More interesting were the chapters on Confiscation and the War Economy. Mises runs down a beautiful and concise litany of economist favorites. Confiscation reduces investment and production. Setting maximum profit margins increases costs. Government support in one geographic area or sector occurs at the cost of other areas and sectors. Socialist production is less efficient, even if the purpose is to produce armaments.
There are two items on which one can quibble.
First, government confiscation for large projects, such as by what we in the USA call ‘Eminent Domain’, can resolve the free-rider, the hold-out, the commons, and the public good problems. However, ‘can’ is very different from ‘does’. As I tell my Principles of Macroeconomics students, fiscal policy can close an output gap. Which is very different from asserting that a narrowed output gap is a desirable outcome or intentionally achievable by policy makers. Still further, Mises might correctly be quick to point out that many of the transaction costs that the government would be overcoming are of its own making.
Second, Mises states in no uncertain words that, during times of war, no amount of borrowing can increase the economic resources available at any given time. Afterall, no borrowing may occur apart from planet Earth and the available resources are endowed in any given moment. My issue with this is that labor supply curves slope upward. Of course, the supply of land may be fixed, and the factory buildings at present are also fixed in the short-run. But, labor supply and the time and attention of human ingenuity is flexible in the short run. We can gain access to additional labor now by promising greater consumption in the future. The overlapping generations model makes it clear that each generation can consume more today by paying producers with output from tomorrow (increasing their willingness and ability to produce today). One may say that the total population which could contribute labor is fixed. But that is not what is typically meant by the valuable resource that we call labor.
Mises also spends several pages chastising the unclear theory of corporativism, which he considered to be more political verbiage than an actual economic system. He has more to say about syndicalism, in which each industry self-regulates, inter-industry disputes are contractually resolved apart from the government, and in which each sector acts as a guild or oligopoly. It may sound nice for everyone to earn monopolistic rents. However, practiced economy-wide, the result is less output and fewer resources available to achieve human ends.
Finally, Mises ends with a popular trope amongst economic writers of the time that has unfortunately fell to the wayside. Modern writers recommend potentially fertile ground for future research. Historical authors, such as Keynes or Schumpeter, instead included sections on political economy and culture and how they do or would interact with the subject at hand. Indeed, this is where Mises is most strident in his support for the market economy. He states that, unfortunately, avoiding interventionism and the slow slide toward socialism can only be achieved by popular and categorical rejections of government attempts to intrude. Otherwise, each person has their own list of what they consider to be prudential interferences that they would tolerate such that we’d be harnessed into oppression by the yolk of an innumerable profusion of small interferences, none of which is worthy of radical upset on its own.
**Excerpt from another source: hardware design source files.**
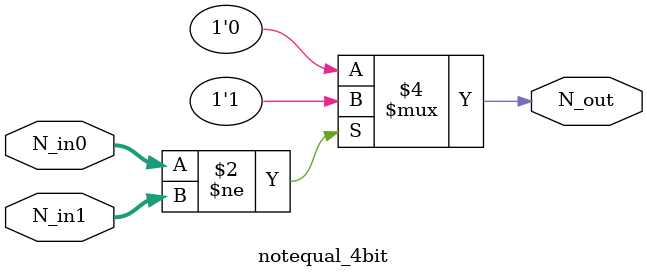
<source format=v>
module notequal_4bit(
	input [3:0] N_in0, 
	input [3:0] N_in1, 
	output reg N_out
	);

always @(*) begin	
	if(N_in0 != N_in1) begin
		N_out = 1;
	end else begin
		N_out = 0;
	end
end
	    
endmodule

</source>
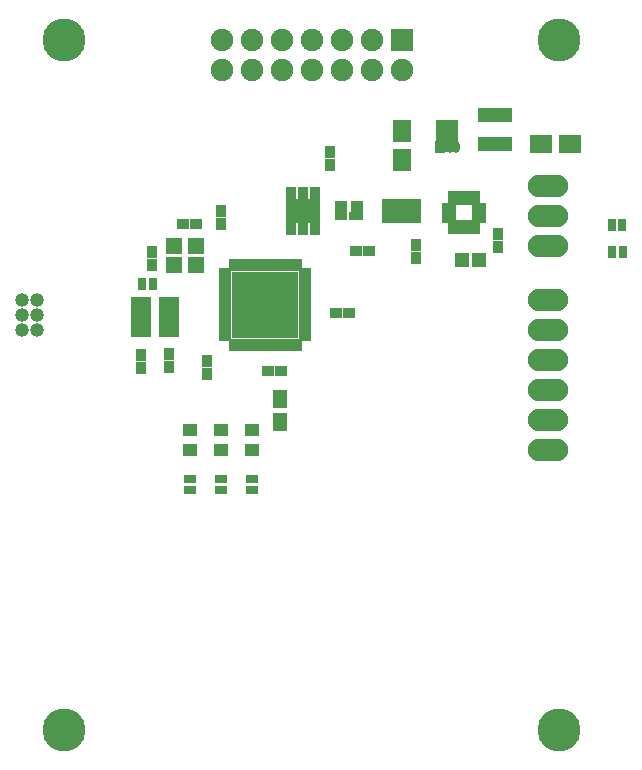
<source format=gbr>
G04 #@! TF.FileFunction,Soldermask,Top*
%FSLAX46Y46*%
G04 Gerber Fmt 4.6, Leading zero omitted, Abs format (unit mm)*
G04 Created by KiCad (PCBNEW 4.0.4-stable) date 10/06/16 01:12:16*
%MOMM*%
%LPD*%
G01*
G04 APERTURE LIST*
%ADD10C,0.100000*%
%ADD11R,1.650000X1.900000*%
%ADD12R,1.900000X1.650000*%
%ADD13R,0.900000X1.000000*%
%ADD14R,1.000000X0.900000*%
%ADD15R,1.200000X1.150000*%
%ADD16R,2.900000X1.150000*%
%ADD17R,1.800000X3.400000*%
%ADD18R,0.800000X1.000000*%
%ADD19R,0.650000X1.000000*%
%ADD20O,0.650000X1.000000*%
%ADD21R,0.700000X1.900000*%
%ADD22R,1.100000X0.650000*%
%ADD23R,0.650000X1.100000*%
%ADD24R,1.687500X1.687500*%
%ADD25R,1.200000X0.650000*%
%ADD26R,1.050000X0.650000*%
%ADD27R,0.850000X1.250000*%
%ADD28R,2.900000X2.000000*%
%ADD29R,1.400000X1.350000*%
%ADD30R,0.750000X1.200000*%
%ADD31R,1.200000X0.750000*%
%ADD32R,1.700000X0.800000*%
%ADD33O,3.414980X1.906220*%
%ADD34R,1.200000X1.000000*%
%ADD35R,1.000000X0.800000*%
%ADD36R,1.898600X1.898600*%
%ADD37C,1.898600*%
%ADD38C,1.187400*%
%ADD39R,1.150000X1.600000*%
%ADD40C,3.651200*%
G04 APERTURE END LIST*
D10*
D11*
X134620000Y-80080800D03*
X134620000Y-82580800D03*
D12*
X146400200Y-81203800D03*
X148900200Y-81203800D03*
D13*
X119329200Y-87976800D03*
X119329200Y-86876800D03*
D14*
X129040800Y-95529400D03*
X130140800Y-95529400D03*
X117186800Y-87960200D03*
X116086800Y-87960200D03*
D13*
X118160800Y-99576800D03*
X118160800Y-100676800D03*
D14*
X123351200Y-100431600D03*
X124451200Y-100431600D03*
D13*
X113461800Y-91431200D03*
X113461800Y-90331200D03*
X112522000Y-99018000D03*
X112522000Y-100118000D03*
X114935000Y-98967200D03*
X114935000Y-100067200D03*
D14*
X130768000Y-90220800D03*
X131868000Y-90220800D03*
D13*
X142748000Y-88781800D03*
X142748000Y-89881800D03*
D15*
X141212000Y-91008200D03*
X139712000Y-91008200D03*
D13*
X135864600Y-89721600D03*
X135864600Y-90821600D03*
X128574800Y-82998400D03*
X128574800Y-81898400D03*
D16*
X142570200Y-81209600D03*
X142570200Y-78759600D03*
D17*
X114935000Y-95859600D03*
X112535000Y-95859600D03*
D18*
X112656200Y-93040200D03*
X113556200Y-93040200D03*
D19*
X137752200Y-81432400D03*
D20*
X138252200Y-81432400D03*
D21*
X137902200Y-80082400D03*
X138502200Y-80082400D03*
X139102200Y-80082400D03*
D20*
X138752200Y-81432400D03*
X139252200Y-81432400D03*
D22*
X119681600Y-92064600D03*
X119681600Y-92564600D03*
X119681600Y-93064600D03*
X119681600Y-93564600D03*
X119681600Y-94064600D03*
X119681600Y-94564600D03*
X119681600Y-95064600D03*
X119681600Y-95564600D03*
X119681600Y-96064600D03*
X119681600Y-96564600D03*
X119681600Y-97064600D03*
X119681600Y-97564600D03*
D23*
X120331600Y-98214600D03*
X120831600Y-98214600D03*
X121331600Y-98214600D03*
X121831600Y-98214600D03*
X122331600Y-98214600D03*
X122831600Y-98214600D03*
X123331600Y-98214600D03*
X123831600Y-98214600D03*
X124331600Y-98214600D03*
X124831600Y-98214600D03*
X125331600Y-98214600D03*
X125831600Y-98214600D03*
D22*
X126481600Y-97564600D03*
X126481600Y-97064600D03*
X126481600Y-96564600D03*
X126481600Y-96064600D03*
X126481600Y-95564600D03*
X126481600Y-95064600D03*
X126481600Y-94564600D03*
X126481600Y-94064600D03*
X126481600Y-93564600D03*
X126481600Y-93064600D03*
X126481600Y-92564600D03*
X126481600Y-92064600D03*
D23*
X125831600Y-91414600D03*
X125331600Y-91414600D03*
X124831600Y-91414600D03*
X124331600Y-91414600D03*
X123831600Y-91414600D03*
X123331600Y-91414600D03*
X122831600Y-91414600D03*
X122331600Y-91414600D03*
X121831600Y-91414600D03*
X121331600Y-91414600D03*
X120831600Y-91414600D03*
X120331600Y-91414600D03*
D24*
X125012850Y-96745850D03*
X125012850Y-95458350D03*
X125012850Y-94170850D03*
X125012850Y-92883350D03*
X123725350Y-96745850D03*
X123725350Y-95458350D03*
X123725350Y-94170850D03*
X123725350Y-92883350D03*
X122437850Y-96745850D03*
X122437850Y-95458350D03*
X122437850Y-94170850D03*
X122437850Y-92883350D03*
X121150350Y-96745850D03*
X121150350Y-95458350D03*
X121150350Y-94170850D03*
X121150350Y-92883350D03*
D25*
X130751235Y-87320865D03*
D26*
X130826235Y-86820865D03*
X130826235Y-86320865D03*
X129476235Y-86320865D03*
X129476235Y-86820865D03*
X129476235Y-87320865D03*
D27*
X125290435Y-88294065D03*
X126290435Y-88294065D03*
X127290435Y-88294065D03*
X127290435Y-85394065D03*
X126290435Y-85394065D03*
X125290435Y-85394065D03*
D28*
X126290435Y-86844065D03*
D29*
X117180800Y-89852200D03*
X115330800Y-89852200D03*
X115330800Y-91402200D03*
X117180800Y-91402200D03*
D30*
X140930235Y-88248665D03*
X140430235Y-88248665D03*
X139930235Y-88248665D03*
X139430235Y-88248665D03*
X138930235Y-88248665D03*
D31*
X138680235Y-86498665D03*
X138680235Y-87498665D03*
X138680235Y-86998665D03*
D30*
X138930235Y-85748665D03*
X139430235Y-85748665D03*
X139930235Y-85748665D03*
X140430235Y-85748665D03*
X140930235Y-85748665D03*
D31*
X141180235Y-86498665D03*
X141180235Y-86998665D03*
X141180235Y-87498665D03*
D32*
X135421635Y-86846265D03*
X133821635Y-86846265D03*
X135421635Y-86196265D03*
X135421635Y-87496265D03*
X133821635Y-87496265D03*
X133821635Y-86196265D03*
D33*
X147015200Y-84759800D03*
X147015200Y-87299800D03*
X147015200Y-89839800D03*
X147015200Y-94361000D03*
X147015200Y-96901000D03*
X147015200Y-99441000D03*
X147015200Y-101981000D03*
X147015200Y-104521000D03*
X147015200Y-107061000D03*
D34*
X116713000Y-105398200D03*
X116713000Y-107098200D03*
X119303800Y-105372800D03*
X119303800Y-107072800D03*
X121945400Y-105372800D03*
X121945400Y-107072800D03*
D35*
X116713000Y-109582800D03*
X116713000Y-110482800D03*
X119303800Y-109582800D03*
X119303800Y-110482800D03*
X121945400Y-109582800D03*
X121945400Y-110482800D03*
D18*
X153307200Y-88011000D03*
X152407200Y-88011000D03*
X153332600Y-90347800D03*
X152432600Y-90347800D03*
D36*
X134620000Y-72390000D03*
D37*
X134620000Y-74930000D03*
X132080000Y-72390000D03*
X132080000Y-74930000D03*
X129540000Y-72390000D03*
X129540000Y-74930000D03*
X127000000Y-72390000D03*
X127000000Y-74930000D03*
X124460000Y-72390000D03*
X124460000Y-74930000D03*
X121920000Y-72390000D03*
X121920000Y-74930000D03*
X119380000Y-72390000D03*
X119380000Y-74930000D03*
D38*
X103784400Y-96926400D03*
X103784400Y-95656400D03*
X103784400Y-94386400D03*
X102514400Y-94386400D03*
X102514400Y-95656400D03*
X102514400Y-96926400D03*
D39*
X124333000Y-102809000D03*
X124333000Y-104709000D03*
D40*
X147955000Y-130810000D03*
X147955000Y-72390000D03*
X106045000Y-72390000D03*
X106045000Y-130810000D03*
M02*

</source>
Unlike Schumpeter, who considered the ark of human history to be somewhat more determinate, Mises believed that interventionism is avoidable given suitable values and norms of the citizenry. Unfortunately, he provides no outline for the moral instruction that would provide inoculation from the interventionist creep toward socialism.
Nice point: “But, labor supply and the time and attention of human ingenuity is flexible in the short run. We can gain access to additional labor now by promising greater consumption in the future.”